After such informative, analytical – but let’s face it, depressing – reading, take a look at some alternative approaches, such as Jeffrey Sach’s The End of Poverty and the practice of solidarity economy.
And some random recommendations of things that have inspired me lately:
For a genuinely radical idea of how art intervenes in scientific and political spheres, stretching the boundaries of those spheres, as well as those of art, read the mind-blowing material by the Critical Art Ensemble, such as Molecular Invasion.
Doing some preparation for an upcoming trip to Vietnam, I just read Marilyn Young’s compelling history, The Vietnam Wars, 1945-1990, in which she notes, “After a decade of intense engagement in Indochina, the categories of America’s understanding of the Third World remained pristine of historical experience. The abstract mythological model, applicable to any nation, upon which United States policy based itself, reflected not so much ignorance of the history, culture and society of others as indifference. This in turn reflected American history, culture and society, which had always denied that traditions or social constraints had to matter.
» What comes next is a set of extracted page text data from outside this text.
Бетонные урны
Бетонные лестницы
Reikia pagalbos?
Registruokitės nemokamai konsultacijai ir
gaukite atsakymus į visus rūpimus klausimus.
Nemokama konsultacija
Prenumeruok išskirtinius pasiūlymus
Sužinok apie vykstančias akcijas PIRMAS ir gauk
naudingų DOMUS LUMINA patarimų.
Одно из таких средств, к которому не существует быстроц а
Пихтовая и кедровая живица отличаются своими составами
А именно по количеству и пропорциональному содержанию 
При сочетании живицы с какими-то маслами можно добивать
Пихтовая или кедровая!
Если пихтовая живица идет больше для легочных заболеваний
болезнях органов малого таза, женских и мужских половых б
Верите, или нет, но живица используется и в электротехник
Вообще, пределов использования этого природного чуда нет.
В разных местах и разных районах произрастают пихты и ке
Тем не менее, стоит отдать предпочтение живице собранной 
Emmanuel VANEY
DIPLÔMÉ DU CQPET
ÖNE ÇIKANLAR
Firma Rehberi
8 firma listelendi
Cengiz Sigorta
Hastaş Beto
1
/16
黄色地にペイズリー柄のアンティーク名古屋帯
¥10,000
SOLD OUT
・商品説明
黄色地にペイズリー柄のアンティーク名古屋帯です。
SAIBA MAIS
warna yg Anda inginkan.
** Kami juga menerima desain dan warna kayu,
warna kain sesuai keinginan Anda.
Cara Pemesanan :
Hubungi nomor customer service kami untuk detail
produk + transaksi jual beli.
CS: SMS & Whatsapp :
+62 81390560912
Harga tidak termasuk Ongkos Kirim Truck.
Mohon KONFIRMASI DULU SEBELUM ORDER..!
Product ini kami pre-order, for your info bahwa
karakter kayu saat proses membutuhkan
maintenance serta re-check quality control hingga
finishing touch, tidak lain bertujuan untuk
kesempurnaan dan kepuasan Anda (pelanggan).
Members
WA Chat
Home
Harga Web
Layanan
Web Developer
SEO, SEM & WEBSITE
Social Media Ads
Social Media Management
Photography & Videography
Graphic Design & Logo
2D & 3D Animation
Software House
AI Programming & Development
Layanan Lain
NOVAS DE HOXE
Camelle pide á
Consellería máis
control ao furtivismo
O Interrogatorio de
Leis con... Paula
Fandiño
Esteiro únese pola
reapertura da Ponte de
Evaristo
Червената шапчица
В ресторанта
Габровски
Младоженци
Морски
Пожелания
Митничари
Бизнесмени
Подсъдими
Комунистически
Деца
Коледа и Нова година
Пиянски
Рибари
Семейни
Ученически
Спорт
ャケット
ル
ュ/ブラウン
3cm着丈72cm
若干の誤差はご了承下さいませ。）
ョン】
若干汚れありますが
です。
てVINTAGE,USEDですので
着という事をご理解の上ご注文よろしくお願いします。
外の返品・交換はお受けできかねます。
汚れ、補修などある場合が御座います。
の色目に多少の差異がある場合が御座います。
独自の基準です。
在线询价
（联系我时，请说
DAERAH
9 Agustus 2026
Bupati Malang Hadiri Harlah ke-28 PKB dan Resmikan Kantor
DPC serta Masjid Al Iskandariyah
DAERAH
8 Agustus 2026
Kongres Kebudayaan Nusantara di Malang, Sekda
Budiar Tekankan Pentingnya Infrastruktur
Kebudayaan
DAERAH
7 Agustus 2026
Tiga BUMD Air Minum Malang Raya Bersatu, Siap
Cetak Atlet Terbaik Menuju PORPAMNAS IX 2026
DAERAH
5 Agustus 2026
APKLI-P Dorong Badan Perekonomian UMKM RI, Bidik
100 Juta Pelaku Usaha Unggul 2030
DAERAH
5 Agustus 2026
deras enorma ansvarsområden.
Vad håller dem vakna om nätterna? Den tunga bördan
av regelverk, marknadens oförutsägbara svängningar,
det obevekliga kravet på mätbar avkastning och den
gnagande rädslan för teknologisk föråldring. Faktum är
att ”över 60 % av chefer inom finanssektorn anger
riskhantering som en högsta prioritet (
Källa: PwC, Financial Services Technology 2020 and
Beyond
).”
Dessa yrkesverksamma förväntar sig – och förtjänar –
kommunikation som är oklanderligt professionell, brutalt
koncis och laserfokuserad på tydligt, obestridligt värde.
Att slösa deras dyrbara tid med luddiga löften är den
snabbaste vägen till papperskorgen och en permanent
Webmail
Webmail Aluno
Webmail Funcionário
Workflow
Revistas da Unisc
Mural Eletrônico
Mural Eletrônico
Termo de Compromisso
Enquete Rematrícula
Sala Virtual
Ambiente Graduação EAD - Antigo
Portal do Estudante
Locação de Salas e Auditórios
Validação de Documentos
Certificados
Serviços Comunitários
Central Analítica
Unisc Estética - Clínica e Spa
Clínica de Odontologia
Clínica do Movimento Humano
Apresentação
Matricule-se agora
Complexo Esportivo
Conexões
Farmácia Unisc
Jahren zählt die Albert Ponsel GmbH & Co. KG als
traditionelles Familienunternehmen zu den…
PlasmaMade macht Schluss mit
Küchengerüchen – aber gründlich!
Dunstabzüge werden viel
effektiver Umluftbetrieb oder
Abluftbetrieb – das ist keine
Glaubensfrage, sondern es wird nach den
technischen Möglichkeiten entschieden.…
The United States and created itself and it could help other nations to do the same.” Déjà vu all over again.
Musically, I’ve been excited by a few things lately: a relatively new club in Chelsea that is low-key, of course smoke-free, and that books a range of world music and ethno-experimentation; the tropicalismo of 1960s Brazil (both for its smooth sounds and for its ideas); a CD of songs of the Lodz Ghetto by the band Brave Old World.
Visually, I was thrilled recently to find an amazing website chronicling the 1913 Armory Show.
Finally, I am looking forward with great eagerness to Ariane Mnouchkine and the Theatre du Soleil’s arrival in New York in late July with their Odysseus at the Lincoln Center Festival.